Olives, rosemary, garlic, and capers give this recipe a Provençal accent. Pine Ridge Vineyards Contemplate, a berry-forward blend, has a bright, zesty quality that seems made for lean meats off the grill. Use some of the same wine in the tapenade to enhance the marriage.
½ cup (packed) chopped, pitted kalamata olives
½ cup (packed) chopped, pitted oil-cured olives
4 tablespoons drained and chopped capers
4 anchovy fillets, drained and minced
1 or 2 cloves garlic, minced
1 orange, zested
1 teaspoon chopped thyme
3 to 4 ounces extra-virgin olive oil
1 cup diced dried black mission figs
1 cup Pine Ridge Vineyards Red Wine
Salt and pepper to taste
2 cloves garlic, minced
2 tablespoons chopped rosemary
1 lemon, zested
2 teaspoons cracked black pepper
2 ounces extra-virgin olive oil
2 pounds lamb tenderloin*
Mix both types of olives, capers, anchovies, garlic, orange zest, thyme, and olive oil in a bowl and set aside.
Place the diced figs and red wine in a small heavy-bottomed saucepan. Simmer until liquid thickens. There should be 1 to 2 tablespoons of syrup remaining in the bottom of the pan. Remove from heat and set aside to cool.
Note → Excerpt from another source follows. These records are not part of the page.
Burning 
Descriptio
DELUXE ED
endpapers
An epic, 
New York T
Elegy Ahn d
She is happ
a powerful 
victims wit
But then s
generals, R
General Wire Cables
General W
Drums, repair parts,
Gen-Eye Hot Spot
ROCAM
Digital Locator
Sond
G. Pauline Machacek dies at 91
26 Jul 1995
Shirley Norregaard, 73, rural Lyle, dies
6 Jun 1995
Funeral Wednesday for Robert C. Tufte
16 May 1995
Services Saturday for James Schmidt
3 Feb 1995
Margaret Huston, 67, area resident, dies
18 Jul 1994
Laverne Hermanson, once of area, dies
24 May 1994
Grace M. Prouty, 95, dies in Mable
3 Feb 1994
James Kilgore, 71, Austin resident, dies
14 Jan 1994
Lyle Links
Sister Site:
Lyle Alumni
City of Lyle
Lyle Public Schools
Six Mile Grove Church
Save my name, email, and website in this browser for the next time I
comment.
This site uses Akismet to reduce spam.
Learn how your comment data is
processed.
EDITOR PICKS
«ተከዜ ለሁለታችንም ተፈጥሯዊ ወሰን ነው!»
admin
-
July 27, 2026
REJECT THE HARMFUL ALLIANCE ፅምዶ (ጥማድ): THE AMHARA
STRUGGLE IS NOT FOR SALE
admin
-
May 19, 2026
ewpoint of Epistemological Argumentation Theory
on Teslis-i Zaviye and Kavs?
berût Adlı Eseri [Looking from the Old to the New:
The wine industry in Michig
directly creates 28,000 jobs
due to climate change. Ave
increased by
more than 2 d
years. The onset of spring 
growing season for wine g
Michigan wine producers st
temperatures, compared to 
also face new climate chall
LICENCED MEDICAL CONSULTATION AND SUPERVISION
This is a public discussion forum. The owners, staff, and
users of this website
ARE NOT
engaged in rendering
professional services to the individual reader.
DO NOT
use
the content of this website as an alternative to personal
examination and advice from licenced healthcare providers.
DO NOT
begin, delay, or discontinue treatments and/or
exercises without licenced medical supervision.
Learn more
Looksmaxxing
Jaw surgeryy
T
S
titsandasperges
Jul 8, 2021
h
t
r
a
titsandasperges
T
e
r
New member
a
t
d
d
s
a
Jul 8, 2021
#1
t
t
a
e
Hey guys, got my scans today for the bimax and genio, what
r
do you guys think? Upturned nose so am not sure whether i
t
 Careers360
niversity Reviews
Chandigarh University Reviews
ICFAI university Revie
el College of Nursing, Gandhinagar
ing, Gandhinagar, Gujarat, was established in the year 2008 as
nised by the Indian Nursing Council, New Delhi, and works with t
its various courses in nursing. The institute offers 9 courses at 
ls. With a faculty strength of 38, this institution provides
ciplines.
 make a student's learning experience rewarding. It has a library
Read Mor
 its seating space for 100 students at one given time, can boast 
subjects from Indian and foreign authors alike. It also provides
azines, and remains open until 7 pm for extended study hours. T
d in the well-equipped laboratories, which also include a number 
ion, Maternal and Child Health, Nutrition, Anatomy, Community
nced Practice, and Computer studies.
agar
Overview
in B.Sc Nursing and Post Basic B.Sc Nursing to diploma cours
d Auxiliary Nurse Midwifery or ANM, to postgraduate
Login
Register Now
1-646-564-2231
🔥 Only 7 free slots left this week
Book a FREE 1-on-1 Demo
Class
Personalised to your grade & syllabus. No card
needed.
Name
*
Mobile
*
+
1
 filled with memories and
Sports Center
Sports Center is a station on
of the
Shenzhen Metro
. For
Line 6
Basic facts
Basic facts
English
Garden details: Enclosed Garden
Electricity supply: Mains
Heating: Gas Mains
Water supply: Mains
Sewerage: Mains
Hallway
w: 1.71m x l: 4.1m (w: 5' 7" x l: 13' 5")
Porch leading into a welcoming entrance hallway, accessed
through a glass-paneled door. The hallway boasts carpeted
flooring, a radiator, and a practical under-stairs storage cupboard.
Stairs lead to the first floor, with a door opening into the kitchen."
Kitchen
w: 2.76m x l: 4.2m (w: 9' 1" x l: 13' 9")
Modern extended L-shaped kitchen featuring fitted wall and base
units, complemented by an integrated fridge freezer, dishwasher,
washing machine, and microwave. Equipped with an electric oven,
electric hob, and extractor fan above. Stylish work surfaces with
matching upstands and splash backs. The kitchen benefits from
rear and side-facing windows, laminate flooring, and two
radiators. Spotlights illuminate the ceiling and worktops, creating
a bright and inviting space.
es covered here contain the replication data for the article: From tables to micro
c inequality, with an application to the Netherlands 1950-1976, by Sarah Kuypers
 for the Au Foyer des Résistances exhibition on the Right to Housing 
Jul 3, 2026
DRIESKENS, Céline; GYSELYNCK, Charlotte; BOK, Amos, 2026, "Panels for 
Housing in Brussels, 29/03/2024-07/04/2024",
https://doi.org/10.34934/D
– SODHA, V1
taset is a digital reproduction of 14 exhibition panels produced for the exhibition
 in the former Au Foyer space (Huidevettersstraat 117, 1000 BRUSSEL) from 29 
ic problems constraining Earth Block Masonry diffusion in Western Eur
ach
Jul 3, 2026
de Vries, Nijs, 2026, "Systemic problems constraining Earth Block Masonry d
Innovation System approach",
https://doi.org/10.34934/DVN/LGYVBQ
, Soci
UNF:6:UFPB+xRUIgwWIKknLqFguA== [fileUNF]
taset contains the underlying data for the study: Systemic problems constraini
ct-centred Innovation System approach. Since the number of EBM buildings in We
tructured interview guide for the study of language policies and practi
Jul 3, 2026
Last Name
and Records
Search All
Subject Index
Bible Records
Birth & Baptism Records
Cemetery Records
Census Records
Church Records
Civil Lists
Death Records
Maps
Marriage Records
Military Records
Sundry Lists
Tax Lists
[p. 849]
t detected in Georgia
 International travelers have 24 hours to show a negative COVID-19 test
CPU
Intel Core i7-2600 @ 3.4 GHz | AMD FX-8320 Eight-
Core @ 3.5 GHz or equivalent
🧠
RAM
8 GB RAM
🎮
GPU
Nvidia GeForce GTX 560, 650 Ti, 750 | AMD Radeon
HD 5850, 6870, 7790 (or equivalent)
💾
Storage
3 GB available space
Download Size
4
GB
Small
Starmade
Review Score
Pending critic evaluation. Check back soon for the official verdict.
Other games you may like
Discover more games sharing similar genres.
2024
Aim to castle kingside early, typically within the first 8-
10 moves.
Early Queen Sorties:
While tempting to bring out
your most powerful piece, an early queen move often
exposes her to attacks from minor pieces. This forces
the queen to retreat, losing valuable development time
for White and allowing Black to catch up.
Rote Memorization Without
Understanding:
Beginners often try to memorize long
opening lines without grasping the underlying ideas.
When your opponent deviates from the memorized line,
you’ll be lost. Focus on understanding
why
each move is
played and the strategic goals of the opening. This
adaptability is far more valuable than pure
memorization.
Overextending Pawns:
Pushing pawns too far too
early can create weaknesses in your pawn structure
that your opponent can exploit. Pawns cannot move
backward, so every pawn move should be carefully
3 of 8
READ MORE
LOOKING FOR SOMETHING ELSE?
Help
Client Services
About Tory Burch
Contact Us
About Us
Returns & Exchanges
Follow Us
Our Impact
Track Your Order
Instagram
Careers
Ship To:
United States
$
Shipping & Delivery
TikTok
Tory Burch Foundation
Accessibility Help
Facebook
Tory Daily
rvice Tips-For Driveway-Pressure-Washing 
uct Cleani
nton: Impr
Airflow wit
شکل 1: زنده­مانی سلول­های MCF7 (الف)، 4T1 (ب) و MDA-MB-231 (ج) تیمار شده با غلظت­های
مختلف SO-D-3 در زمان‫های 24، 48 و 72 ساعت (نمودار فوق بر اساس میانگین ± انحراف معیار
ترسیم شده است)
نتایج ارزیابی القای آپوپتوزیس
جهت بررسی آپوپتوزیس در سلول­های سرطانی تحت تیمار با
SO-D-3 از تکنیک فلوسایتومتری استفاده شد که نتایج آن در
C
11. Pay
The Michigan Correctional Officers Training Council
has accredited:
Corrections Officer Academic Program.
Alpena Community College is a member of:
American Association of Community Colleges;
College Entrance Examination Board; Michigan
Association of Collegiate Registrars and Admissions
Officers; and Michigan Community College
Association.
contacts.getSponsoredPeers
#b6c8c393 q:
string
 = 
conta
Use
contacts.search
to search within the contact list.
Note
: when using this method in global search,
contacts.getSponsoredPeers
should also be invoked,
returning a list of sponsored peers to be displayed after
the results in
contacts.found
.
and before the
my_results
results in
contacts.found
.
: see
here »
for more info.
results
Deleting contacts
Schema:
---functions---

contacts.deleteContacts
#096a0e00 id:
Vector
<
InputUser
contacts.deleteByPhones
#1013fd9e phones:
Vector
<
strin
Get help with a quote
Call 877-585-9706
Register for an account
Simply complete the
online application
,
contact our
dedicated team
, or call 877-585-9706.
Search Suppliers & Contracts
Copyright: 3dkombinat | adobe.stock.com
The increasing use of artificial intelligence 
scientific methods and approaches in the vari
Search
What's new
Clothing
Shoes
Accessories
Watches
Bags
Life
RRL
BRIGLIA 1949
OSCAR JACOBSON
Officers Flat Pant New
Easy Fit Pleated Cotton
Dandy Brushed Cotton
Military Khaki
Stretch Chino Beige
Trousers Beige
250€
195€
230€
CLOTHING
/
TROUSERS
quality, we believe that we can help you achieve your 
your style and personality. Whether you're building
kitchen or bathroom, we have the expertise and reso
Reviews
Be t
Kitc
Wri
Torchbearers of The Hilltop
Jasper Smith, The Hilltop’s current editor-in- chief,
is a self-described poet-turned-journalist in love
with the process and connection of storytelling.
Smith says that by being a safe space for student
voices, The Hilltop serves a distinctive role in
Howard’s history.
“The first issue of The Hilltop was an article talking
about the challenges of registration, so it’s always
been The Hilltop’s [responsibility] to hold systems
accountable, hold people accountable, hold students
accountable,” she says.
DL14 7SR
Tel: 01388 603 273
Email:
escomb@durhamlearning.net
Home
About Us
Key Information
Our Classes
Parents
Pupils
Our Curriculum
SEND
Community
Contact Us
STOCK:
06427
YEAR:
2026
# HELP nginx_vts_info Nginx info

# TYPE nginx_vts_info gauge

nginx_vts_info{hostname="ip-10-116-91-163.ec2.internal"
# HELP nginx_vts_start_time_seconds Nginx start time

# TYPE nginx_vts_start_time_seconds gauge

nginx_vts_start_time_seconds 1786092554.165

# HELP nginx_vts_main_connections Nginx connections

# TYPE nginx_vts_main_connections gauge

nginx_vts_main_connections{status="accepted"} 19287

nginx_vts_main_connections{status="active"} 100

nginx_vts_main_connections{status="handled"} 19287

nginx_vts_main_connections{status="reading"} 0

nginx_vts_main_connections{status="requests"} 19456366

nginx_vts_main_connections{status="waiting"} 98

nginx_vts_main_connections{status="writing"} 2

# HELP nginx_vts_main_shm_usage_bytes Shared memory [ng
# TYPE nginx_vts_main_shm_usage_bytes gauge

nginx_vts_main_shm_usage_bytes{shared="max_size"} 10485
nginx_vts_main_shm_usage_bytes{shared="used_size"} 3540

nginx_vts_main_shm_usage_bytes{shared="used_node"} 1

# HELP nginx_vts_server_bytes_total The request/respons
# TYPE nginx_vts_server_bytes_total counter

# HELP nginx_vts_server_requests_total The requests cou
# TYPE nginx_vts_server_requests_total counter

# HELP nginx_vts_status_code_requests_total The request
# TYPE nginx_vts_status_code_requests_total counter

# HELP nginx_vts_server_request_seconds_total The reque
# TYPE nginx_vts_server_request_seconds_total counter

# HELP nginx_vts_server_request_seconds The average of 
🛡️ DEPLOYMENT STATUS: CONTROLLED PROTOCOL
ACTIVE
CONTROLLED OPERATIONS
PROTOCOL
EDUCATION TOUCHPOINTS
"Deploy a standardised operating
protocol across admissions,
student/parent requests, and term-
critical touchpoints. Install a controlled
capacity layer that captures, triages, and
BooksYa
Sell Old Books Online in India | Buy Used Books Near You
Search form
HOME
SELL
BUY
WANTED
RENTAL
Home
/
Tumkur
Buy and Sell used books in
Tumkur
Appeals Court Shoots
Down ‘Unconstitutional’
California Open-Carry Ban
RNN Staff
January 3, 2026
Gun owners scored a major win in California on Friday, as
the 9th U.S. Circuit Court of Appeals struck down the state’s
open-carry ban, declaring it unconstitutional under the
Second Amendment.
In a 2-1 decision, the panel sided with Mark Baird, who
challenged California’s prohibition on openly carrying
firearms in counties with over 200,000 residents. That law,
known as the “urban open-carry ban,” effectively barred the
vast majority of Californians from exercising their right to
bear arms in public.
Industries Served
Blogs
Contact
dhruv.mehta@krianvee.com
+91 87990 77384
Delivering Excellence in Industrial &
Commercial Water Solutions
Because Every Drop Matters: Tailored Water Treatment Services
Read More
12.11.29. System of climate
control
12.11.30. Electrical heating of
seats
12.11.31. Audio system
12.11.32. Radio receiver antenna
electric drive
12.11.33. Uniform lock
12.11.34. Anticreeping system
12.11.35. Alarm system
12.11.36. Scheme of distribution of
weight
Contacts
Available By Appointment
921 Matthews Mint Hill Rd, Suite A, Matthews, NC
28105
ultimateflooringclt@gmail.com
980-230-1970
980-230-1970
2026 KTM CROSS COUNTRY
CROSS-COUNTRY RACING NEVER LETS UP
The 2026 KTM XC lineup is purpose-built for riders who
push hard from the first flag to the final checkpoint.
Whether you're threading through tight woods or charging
When the figs have cooled, add to the olive mixture and adjust with salt and pepper to taste.
The tapenade may be made ahead and refrigerated. Bring to room temperature before use.
Stir together the garlic, rosemary, lemon zest, black pepper, and olive oil in a small bowl. Rub the mixture into the lamb loin. Wrap in plastic and refrigerate overnight.
Take the lamb out of the refrigerator 45 minutes before cooking. Sprinkle each tenderloin liberally with salt.
Heat a grill or grill pan to high. Drizzle the lamb with olive oil and grill until golden brown on both sides and cooked to medium-rare doneness, about 2 minutes per side. Let the lamb rest for 10 minutes before slicing.
Slice the lamb and drizzle tapenade on top. Pass the extra tapenade at the table.
*Any cut of lamb would be delicious with this preparation: lamb chops, leg of lamb, or lamb shoulder.